Segment Open

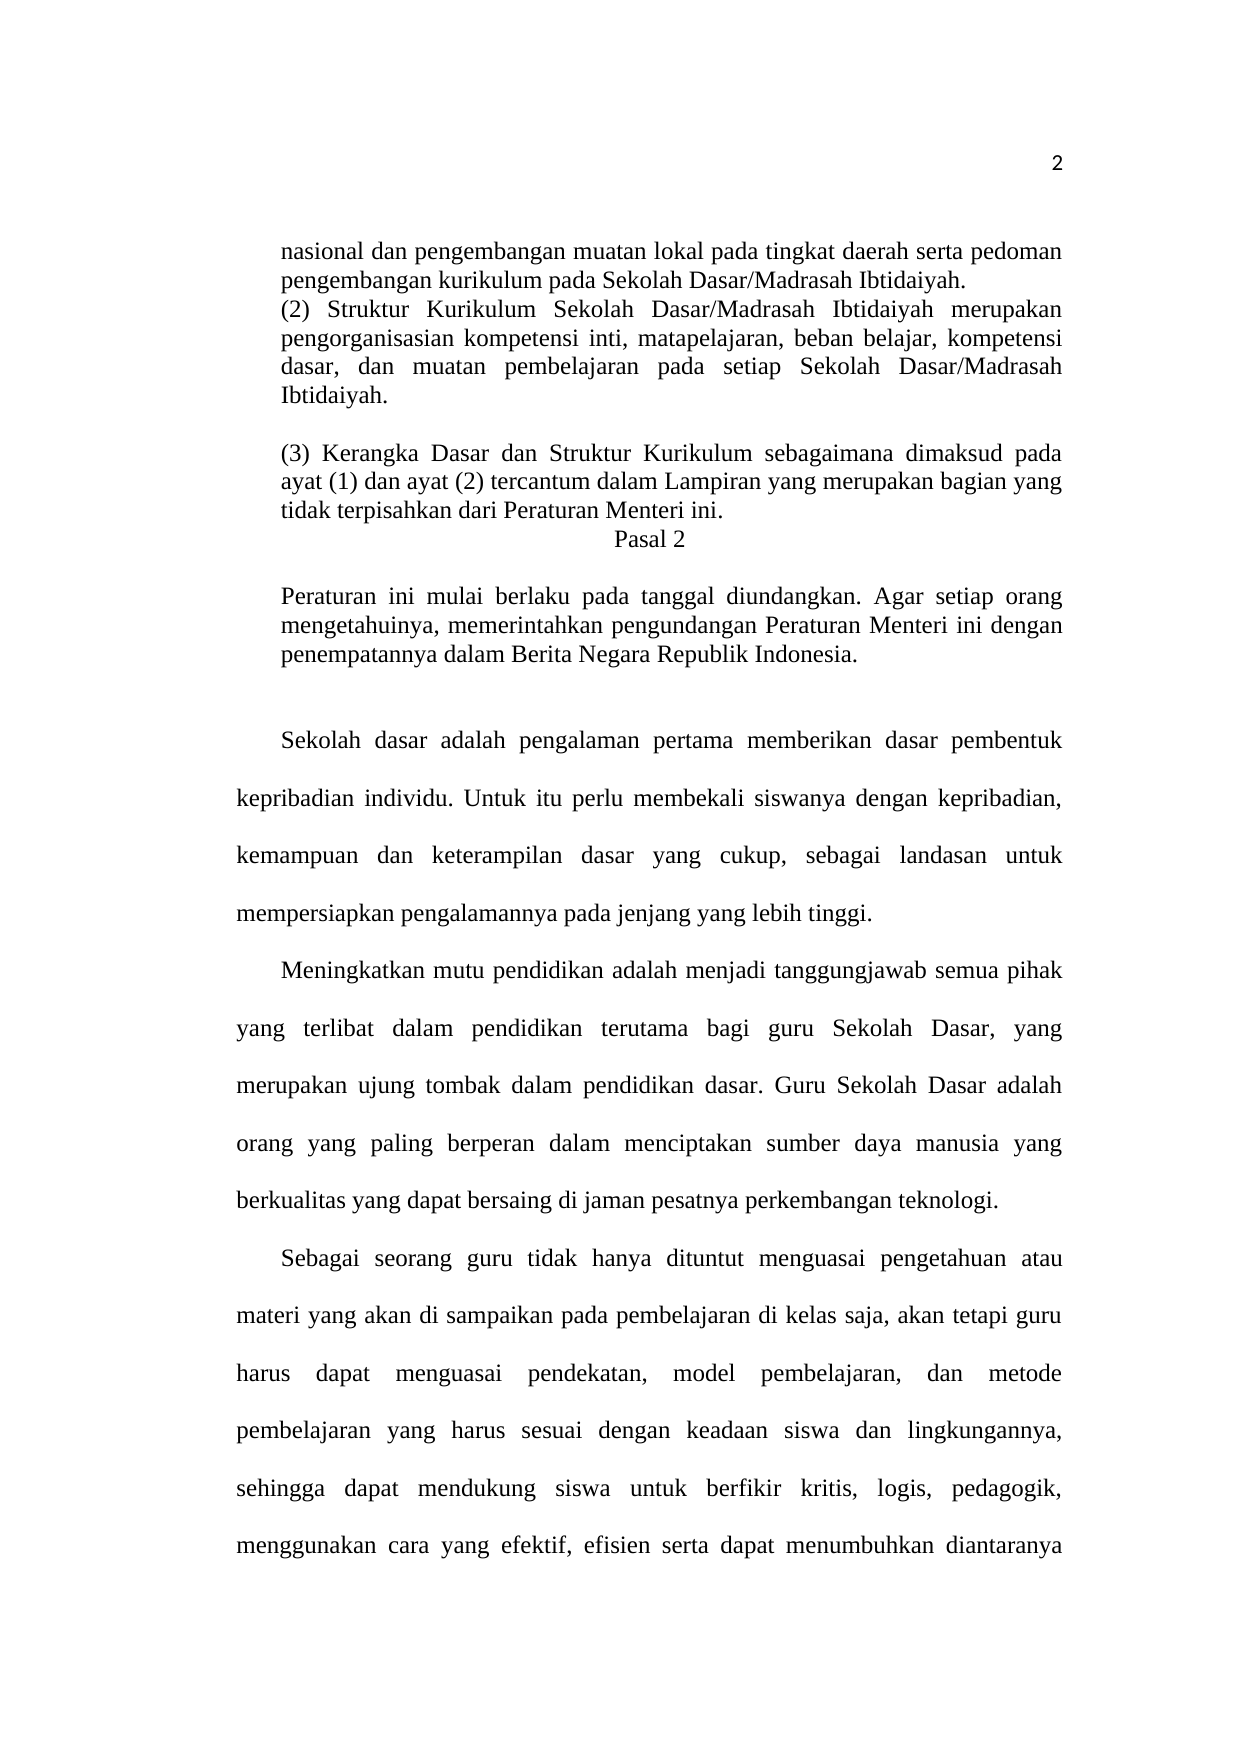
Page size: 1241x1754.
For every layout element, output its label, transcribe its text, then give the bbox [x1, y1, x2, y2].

list Sekolah dasar adalah pengalaman pertama memberikan dasar pembentuk kepribadian individu. Untuk itu perlu membekali siswanya dengan kepribadian, kemampuan dan keterampilan dasar yang cukup, sebagai landasan untuk mempersiapkan pengalamannya pada jenjang yang lebih tinggi. [236, 725, 1063, 926]
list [236, 1243, 1063, 1559]
text Pasal 2 [236, 524, 1063, 553]
text (3) Kerangka Dasar dan Struktur Kurikulum sebagaimana dimaksud pada ayat (1) dan ayat (2) tercantum dalam Lampiran yang merupakan bagian yang tidak terpisahkan dari Peraturan Menteri ini. [281, 438, 1063, 524]
text Peraturan ini mulai berlaku pada tanggal diundangkan. Agar setiap orang mengetahuinya, memerintahkan pengundangan Peraturan Menteri ini dengan penempatannya dalam Berita Negara Republik Indonesia. [281, 581, 1063, 668]
text (2) Struktur Kurikulum Sekolah Dasar/Madrasah Ibtidaiyah merupakan pengorganisasian kompetensi inti, matapelajaran, beban belajar, kompetensi dasar, dan muatan pembelajaran pada setiap Sekolah Dasar/Madrasah Ibtidaiyah. [281, 294, 1063, 409]
list Meningkatkan mutu pendidikan adalah menjadi tanggungjawab semua pihak yang terlibat dalam pendidikan terutama bagi guru Sekolah Dasar, yang merupakan ujung tombak dalam pendidikan dasar. Guru Sekolah Dasar adalah orang yang paling berperan dalam menciptakan sumber daya manusia yang berkualitas yang dapat bersaing di jaman pesatnya perkembangan teknologi. [236, 955, 1063, 1214]
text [281, 236, 1063, 294]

Segment Closed

- Your goal
Search the data above for the word "text". Copy each line it is in.

- Result for this task
For every layout element, output its label, transcribe its text, then give the bbox [x1, y1, x2, y2].
text Pasal 2 [236, 524, 1063, 553]
text (3) Kerangka Dasar dan Struktur Kurikulum sebagaimana dimaksud pada ayat (1) dan ayat (2) tercantum dalam Lampiran yang merupakan bagian yang tidak terpisahkan dari Peraturan Menteri ini. [281, 438, 1063, 524]
text Peraturan ini mulai berlaku pada tanggal diundangkan. Agar setiap orang mengetahuinya, memerintahkan pengundangan Peraturan Menteri ini dengan penempatannya dalam Berita Negara Republik Indonesia. [281, 581, 1063, 668]
text (2) Struktur Kurikulum Sekolah Dasar/Madrasah Ibtidaiyah merupakan pengorganisasian kompetensi inti, matapelajaran, beban belajar, kompetensi dasar, dan muatan pembelajaran pada setiap Sekolah Dasar/Madrasah Ibtidaiyah. [281, 294, 1063, 409]
text [281, 236, 1063, 294]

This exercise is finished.